NASCAR champion Joey Logano’s $255 million mixed-use development in North Carolina is getting attention.

The project, called Town 1 Mixed-Use Centre, by Logano in partnership with developer Treenail Development, was backed by the Town of Huntersville, where the council voted 6-1 to approve the rezoning, The Charlotte Observer reports.

The scheme includes 747 multifamily units, a seven-story office building, a seven-story parking garage, and three two-story commercial buildings. Nonresidential space is approximately 420,000 square feet and includes offices, restaurants, retailers and warehouses.

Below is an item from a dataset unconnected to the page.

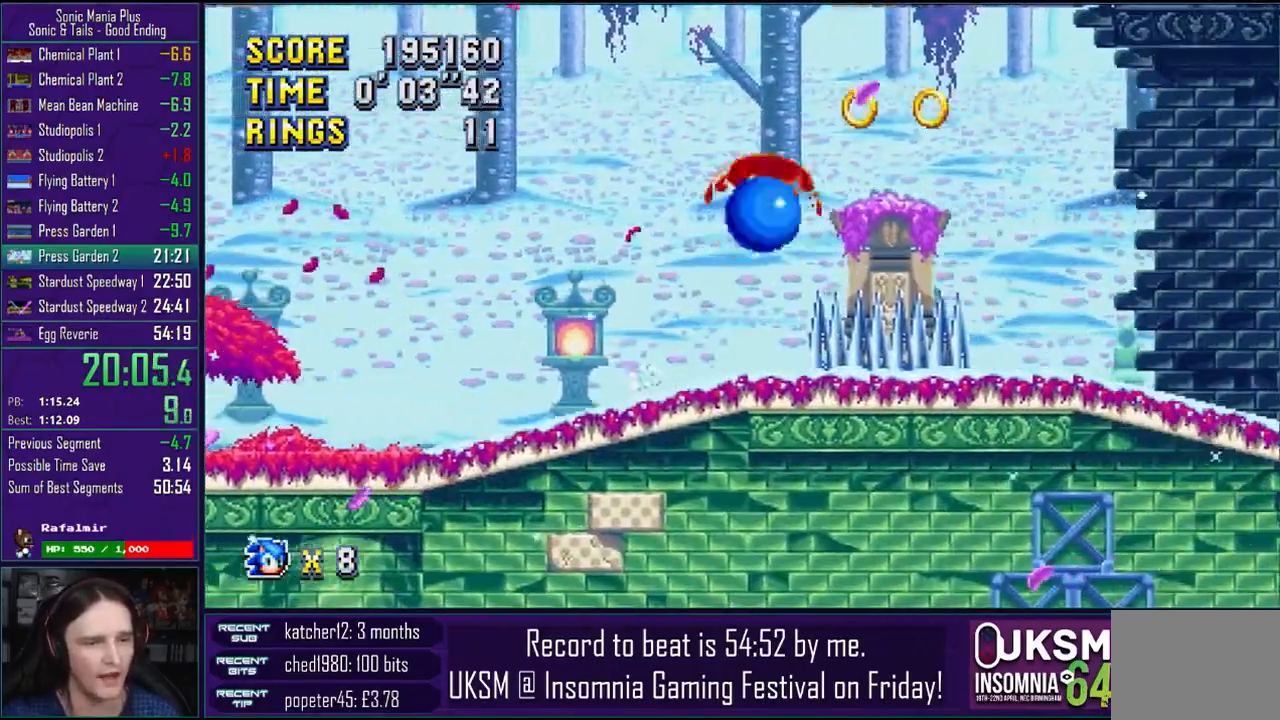
{"buttons": [], "left_stick": "right", "right_stick": "center", "events": [[33, "CROSS", "up"]]}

The development will have a balanced mix of residential and commercial spaces, with approximately half the area allocated to each. Various types of housing will be scattered throughout the site, primarily for rental purposes, and the scheme includes seven affordable homes.

The only councilor who voted against, Rob Kidwell, expressed concern about the size of the project, particularly the car park and office building.

However, Commissioner Dan Boone found the development to be in line with the town’s 2040 Community Plan and deemed it in the public interest.

Town 1 is located on 70.5 acres at 11101 Hambright Road and is bordered by Interstate 77 on the east side and Mount Holly-Huntersville Road on the other side. The center will have access to the Charlotte Regional Transit near the main entrance on Hambright Road.

Logano, who drives the No. 22 Shell-Pennzoil Ford Mustang for Team Penske, has owned part of the project through his company, Catawba Property Investments, for more than a decade.

NASCAR has been shaping the local economy around Charlotte for some time. In the past ten years, Many of the wealthiest racers have moved to the Lake Norman areaIt’s about 20 miles from Charlotte, according to the Wall Street Journal, thanks in large part to its proximity to the main race track, Charlotte Motor Speedway.

“All the employees, the drivers, the mechanics and everyone really involved in the industry mostly lives in this area. It just became the hub,” Dale Earnhardt Jr. told the Journal. “It’s just a coincidence that I was born and raised here, but I figured if NASCAR was in another part of the country, I’d be there too.”